(Raw data Opens)

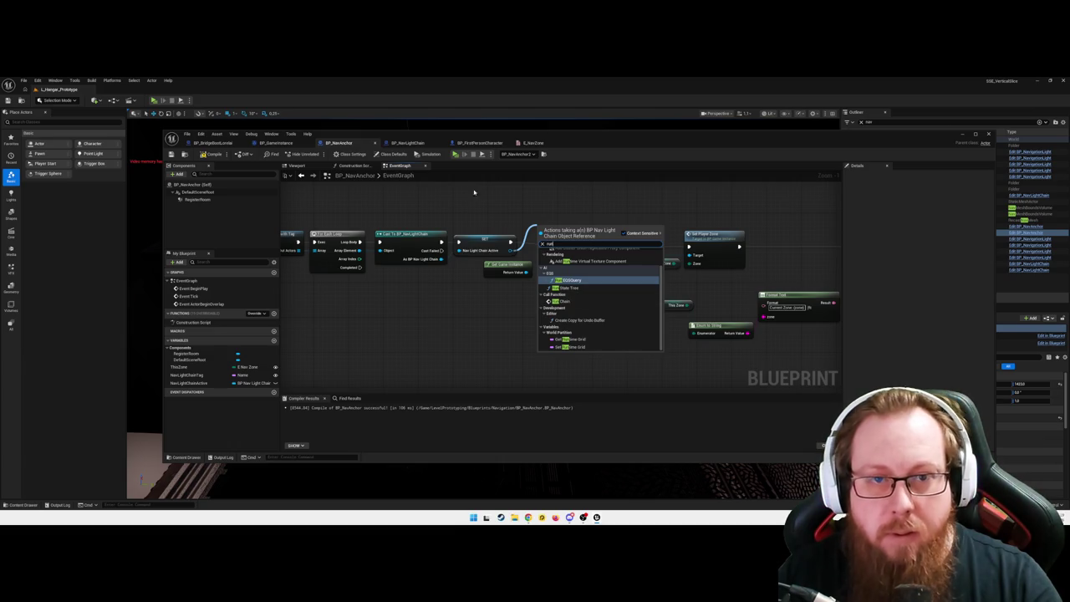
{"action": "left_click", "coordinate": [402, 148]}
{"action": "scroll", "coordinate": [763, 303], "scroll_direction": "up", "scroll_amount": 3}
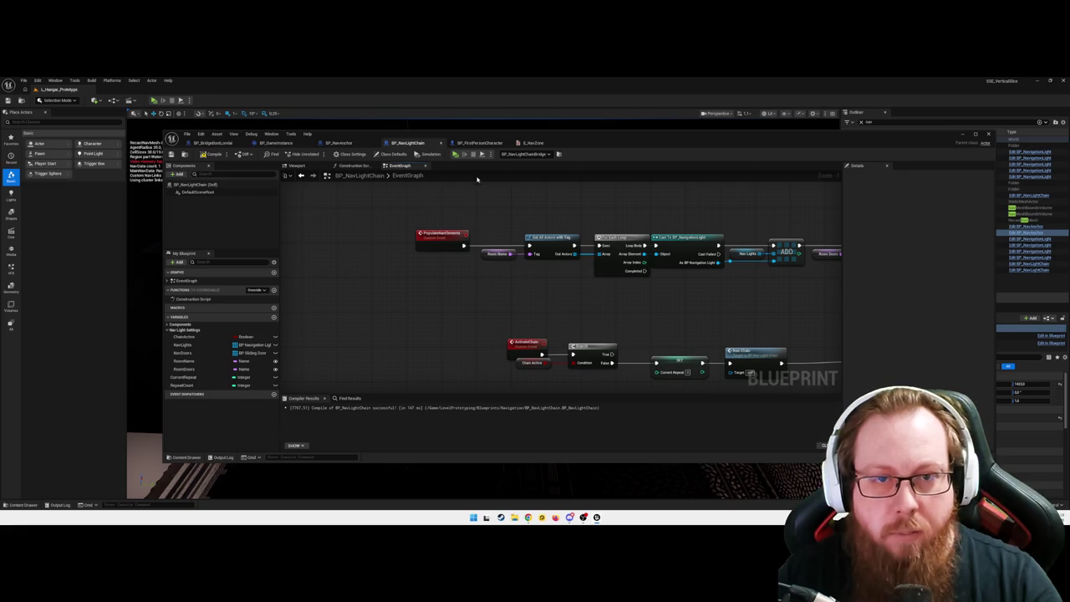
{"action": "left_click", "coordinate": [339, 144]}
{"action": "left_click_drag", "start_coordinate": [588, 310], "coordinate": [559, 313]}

(Raw data Closes)

## [Work task]
Set down the complete material exactly, but do not include the images.

## [Your response]
{"action": "left_click", "coordinate": [402, 148]}
{"action": "scroll", "coordinate": [763, 303], "scroll_direction": "up", "scroll_amount": 3}
{"action": "left_click", "coordinate": [339, 144]}
{"action": "left_click_drag", "start_coordinate": [588, 310], "coordinate": [559, 313]}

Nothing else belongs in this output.